Saturday, January 27, 2018

New Jersey, Virginia Take Steps Toward Joining East Coast Carbon Market

As Trump rolls back federal climate policies, states are taking up the challenge to control greenhouse gas emissions themselves.


New Jersey's new governor, Democrat Phil Murphy, plans to bring his state back into RGGI, the East Coast's carbon trading market. (Credit: Spencer Platt/Getty Images) Click to Enlarge.
With federal policies to control greenhouse gas emissions in limbo, more states are taking steps toward putting a price on carbon pollution.

New Jersey moved closer to re-joining the East Coast's carbon cap-and-trade system this week when the state Senate's Environment and Energy Committee passed a bill to restore the state's role in the Regional Greenhouse Gas Initiative or RGGI, the nation's first cap-and-trade program, launched in 2009.

Newly elected Democratic Gov. Phil Murphy has pledged to support the bill.  His predecessor, Chris Christie, had pulled the state out as he positioned himself to run for the Republican presidential nomination.
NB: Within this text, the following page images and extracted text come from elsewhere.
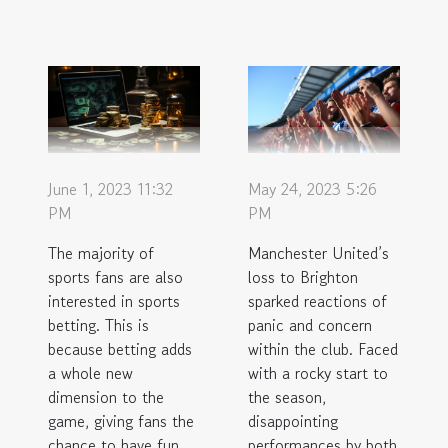
June 1, 2023 11:32
May 24, 2023 5:26
PM
PM
The majority of
Manchester United’s
sports fans are also
loss to Brighton
interested in sports
sparked reactions of
betting. This is
panic and concern
because betting adds
within the club. Faced
a whole new
with a rocky start to
dimension to the
the season,
game, giving fans the
disappointing
chance to have fun
performances by both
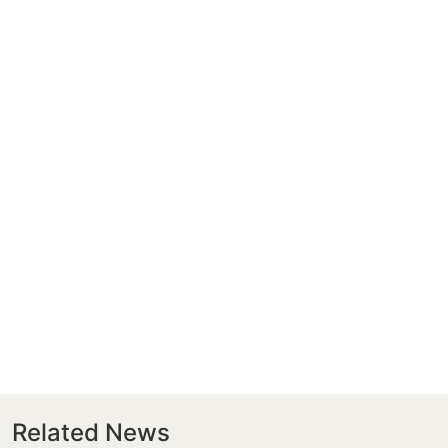
Related News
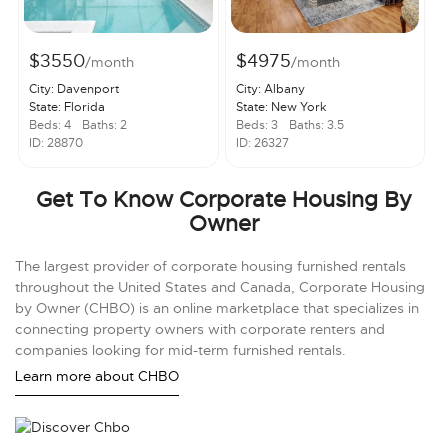
$3550
$4975
/month
/month
City: Davenport
City: Albany
State: Florida
State: New York
Beds: 4
Baths: 2
Beds: 3
Baths: 3.5
ID: 28870
ID: 26327
Get To Know Corporate Housing By
Owner
The largest provider of corporate housing furnished rentals
throughout the United States and Canada, Corporate Housing
by Owner (CHBO) is an online marketplace that specializes in
connecting property owners with corporate renters and
companies looking for mid-term furnished rentals.
Learn more about CHBO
Virginia, another swing state where Democrats have strengthened their hand, is also looking to join RGGI.  If that happens, the addition would increase the size of the carbon market by more than 40 percent due to the large number of coal-fired power plants in the state.  But legislative action there on carbon emissions hit a stumbling block in a committee vote this week, indicating that political support there is shakier.